You need to decide ahead of time whether you will go on your own or as part of a group. A group tour has the advantage of relieving you of having to make arrangements yourself. You can find out about group tours through the Ministry of Tourism at goisrael.com or (888) 774-7723.
If you go as part of a group, you won’t have to choose your lodging.
If you organize the trip yourself, however, there is an enormous range of accommodations, from five-star hotels to youth hostels. In between are boutique hotels, bed-and-breakfast places, tsimmers (guestrooms), kibbutz guest houses and more. At the Ministry of Tourism Web site, click on the Accommodations link.
Aside from lodging, you’ll need about $50 per person per day for food, entertainment and local transportation. ATM machines are widely available and international credit cards are accepted at many stores and restaurants. It’s a good idea to have some cash with you, especially if you’re buying (and bargaining) in Jerusalem’s Old City.

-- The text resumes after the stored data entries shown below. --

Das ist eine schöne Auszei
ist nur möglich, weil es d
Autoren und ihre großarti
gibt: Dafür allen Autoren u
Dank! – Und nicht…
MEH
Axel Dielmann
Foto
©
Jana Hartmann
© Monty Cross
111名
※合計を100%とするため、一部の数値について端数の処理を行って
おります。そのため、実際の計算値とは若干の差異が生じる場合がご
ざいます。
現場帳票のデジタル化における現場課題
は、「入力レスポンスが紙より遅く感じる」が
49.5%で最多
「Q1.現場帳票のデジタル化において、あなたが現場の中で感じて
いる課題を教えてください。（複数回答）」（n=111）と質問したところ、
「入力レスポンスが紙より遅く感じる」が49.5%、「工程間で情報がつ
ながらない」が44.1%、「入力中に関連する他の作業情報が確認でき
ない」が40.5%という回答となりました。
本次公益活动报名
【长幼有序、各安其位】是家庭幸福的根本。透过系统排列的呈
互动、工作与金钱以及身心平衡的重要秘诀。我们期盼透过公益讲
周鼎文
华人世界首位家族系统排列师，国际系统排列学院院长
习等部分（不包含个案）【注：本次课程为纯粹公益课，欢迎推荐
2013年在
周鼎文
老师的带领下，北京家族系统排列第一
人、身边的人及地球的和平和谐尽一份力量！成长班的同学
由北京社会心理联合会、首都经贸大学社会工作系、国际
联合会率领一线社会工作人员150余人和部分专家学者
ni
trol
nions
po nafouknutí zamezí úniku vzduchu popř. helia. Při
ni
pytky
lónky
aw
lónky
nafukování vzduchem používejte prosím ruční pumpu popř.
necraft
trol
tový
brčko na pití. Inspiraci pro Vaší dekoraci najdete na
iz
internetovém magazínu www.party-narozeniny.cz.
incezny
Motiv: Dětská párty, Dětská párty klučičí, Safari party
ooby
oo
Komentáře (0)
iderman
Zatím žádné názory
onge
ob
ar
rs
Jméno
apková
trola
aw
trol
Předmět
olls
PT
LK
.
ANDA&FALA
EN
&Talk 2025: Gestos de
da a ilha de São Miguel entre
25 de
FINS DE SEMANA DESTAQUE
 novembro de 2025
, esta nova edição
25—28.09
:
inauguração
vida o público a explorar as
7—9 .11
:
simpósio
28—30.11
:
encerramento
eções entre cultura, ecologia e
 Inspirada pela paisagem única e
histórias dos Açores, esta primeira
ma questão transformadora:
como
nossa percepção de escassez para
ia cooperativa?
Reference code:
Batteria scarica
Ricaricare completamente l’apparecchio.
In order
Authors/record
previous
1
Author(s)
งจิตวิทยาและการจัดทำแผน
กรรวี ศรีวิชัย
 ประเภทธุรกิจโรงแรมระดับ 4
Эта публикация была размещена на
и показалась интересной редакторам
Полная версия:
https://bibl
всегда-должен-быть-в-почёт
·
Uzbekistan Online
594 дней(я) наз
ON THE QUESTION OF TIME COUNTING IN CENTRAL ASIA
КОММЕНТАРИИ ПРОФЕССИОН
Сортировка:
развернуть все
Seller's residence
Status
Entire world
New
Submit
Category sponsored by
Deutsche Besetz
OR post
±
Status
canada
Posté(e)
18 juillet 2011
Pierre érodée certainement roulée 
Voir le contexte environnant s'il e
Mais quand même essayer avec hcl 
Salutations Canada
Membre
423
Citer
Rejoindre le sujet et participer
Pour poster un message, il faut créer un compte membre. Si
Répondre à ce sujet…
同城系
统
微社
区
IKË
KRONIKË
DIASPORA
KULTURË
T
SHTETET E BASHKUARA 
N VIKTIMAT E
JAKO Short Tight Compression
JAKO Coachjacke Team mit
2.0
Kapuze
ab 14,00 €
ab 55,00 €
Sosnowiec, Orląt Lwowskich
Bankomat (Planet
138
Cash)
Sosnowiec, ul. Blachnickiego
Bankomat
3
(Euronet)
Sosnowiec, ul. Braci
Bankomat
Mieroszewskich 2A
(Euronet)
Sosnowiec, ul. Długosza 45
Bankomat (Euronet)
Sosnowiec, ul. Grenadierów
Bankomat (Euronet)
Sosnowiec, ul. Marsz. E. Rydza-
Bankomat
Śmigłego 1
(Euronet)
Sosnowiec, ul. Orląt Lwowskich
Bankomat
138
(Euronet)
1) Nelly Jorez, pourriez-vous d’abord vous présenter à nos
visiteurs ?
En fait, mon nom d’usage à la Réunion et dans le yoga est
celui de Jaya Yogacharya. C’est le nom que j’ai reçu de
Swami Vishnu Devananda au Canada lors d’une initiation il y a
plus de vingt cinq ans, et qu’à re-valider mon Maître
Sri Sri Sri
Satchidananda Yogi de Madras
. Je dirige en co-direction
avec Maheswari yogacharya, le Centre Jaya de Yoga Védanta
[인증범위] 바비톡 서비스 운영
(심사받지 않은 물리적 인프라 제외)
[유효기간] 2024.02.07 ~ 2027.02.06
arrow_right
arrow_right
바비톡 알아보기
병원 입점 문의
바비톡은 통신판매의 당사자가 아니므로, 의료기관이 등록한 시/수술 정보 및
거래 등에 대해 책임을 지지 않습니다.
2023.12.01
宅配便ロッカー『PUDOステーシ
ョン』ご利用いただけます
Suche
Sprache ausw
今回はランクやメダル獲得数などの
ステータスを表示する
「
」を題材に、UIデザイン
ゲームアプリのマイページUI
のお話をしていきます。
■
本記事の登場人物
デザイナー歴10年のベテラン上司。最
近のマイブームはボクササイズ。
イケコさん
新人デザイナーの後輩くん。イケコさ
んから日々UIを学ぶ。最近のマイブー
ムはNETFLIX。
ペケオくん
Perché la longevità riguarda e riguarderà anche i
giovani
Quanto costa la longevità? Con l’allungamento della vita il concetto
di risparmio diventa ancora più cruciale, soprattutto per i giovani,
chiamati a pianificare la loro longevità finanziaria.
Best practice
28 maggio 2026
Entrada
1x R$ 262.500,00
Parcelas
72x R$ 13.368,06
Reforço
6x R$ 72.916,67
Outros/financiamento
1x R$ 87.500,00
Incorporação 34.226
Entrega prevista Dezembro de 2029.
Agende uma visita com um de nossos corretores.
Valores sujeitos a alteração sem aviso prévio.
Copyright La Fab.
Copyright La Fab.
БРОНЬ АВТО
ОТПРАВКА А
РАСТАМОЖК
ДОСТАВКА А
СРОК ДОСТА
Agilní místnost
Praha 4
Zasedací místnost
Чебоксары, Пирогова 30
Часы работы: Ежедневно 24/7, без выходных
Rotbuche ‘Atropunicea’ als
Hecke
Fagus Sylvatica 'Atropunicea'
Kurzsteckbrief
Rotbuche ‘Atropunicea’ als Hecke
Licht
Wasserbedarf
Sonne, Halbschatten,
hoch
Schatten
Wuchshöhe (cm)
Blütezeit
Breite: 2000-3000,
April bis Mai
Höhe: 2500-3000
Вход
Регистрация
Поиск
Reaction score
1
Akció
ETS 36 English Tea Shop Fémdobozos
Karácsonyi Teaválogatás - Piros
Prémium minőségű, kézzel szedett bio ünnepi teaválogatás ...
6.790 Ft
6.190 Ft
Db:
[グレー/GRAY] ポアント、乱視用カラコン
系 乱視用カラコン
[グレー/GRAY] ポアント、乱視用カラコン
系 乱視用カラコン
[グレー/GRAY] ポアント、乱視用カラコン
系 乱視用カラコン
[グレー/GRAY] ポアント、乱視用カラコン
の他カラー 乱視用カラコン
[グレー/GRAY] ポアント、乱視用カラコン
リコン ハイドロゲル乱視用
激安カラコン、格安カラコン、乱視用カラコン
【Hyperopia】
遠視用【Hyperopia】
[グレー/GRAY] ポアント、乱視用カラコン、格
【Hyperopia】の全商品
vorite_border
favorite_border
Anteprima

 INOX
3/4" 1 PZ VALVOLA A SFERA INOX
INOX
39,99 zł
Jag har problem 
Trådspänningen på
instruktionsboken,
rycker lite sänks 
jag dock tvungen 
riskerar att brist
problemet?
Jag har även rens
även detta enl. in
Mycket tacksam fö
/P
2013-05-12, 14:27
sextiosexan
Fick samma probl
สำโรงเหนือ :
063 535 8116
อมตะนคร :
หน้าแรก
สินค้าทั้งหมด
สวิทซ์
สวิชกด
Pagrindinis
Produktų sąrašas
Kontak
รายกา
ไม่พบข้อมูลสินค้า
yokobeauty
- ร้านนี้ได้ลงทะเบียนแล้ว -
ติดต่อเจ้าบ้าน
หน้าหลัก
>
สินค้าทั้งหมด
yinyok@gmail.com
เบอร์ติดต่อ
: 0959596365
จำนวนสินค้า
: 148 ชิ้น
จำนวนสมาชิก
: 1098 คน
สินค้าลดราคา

If you’re going to drive a car, you need a driver’s license issued to you by the state where you live (e.g., California), or an International Driver’s Permit, which can be obtained at an AAA office for about $15. Whichever license you use, it has to have a photo I.D. You have to be over 21 to drive a rental car in Israel, and rental companies add extra charges to drivers under 25.
Driving in Israel can be challenging to those unfamiliar with it. If you’re not used to the car behind you honking before the traffic light turns green, or passing you on the right, you might consider public transportation, which is more than adequate.
Keep in mind, though, that most public transportation shuts down on Shabbat, as do government offices as well as many restaurants and businesses.
A quiet descends on much of Israel on Friday afternoon, a zone of silence that erupts with noisy, colorful, tasty street life after sundown Saturday. Enjoy it!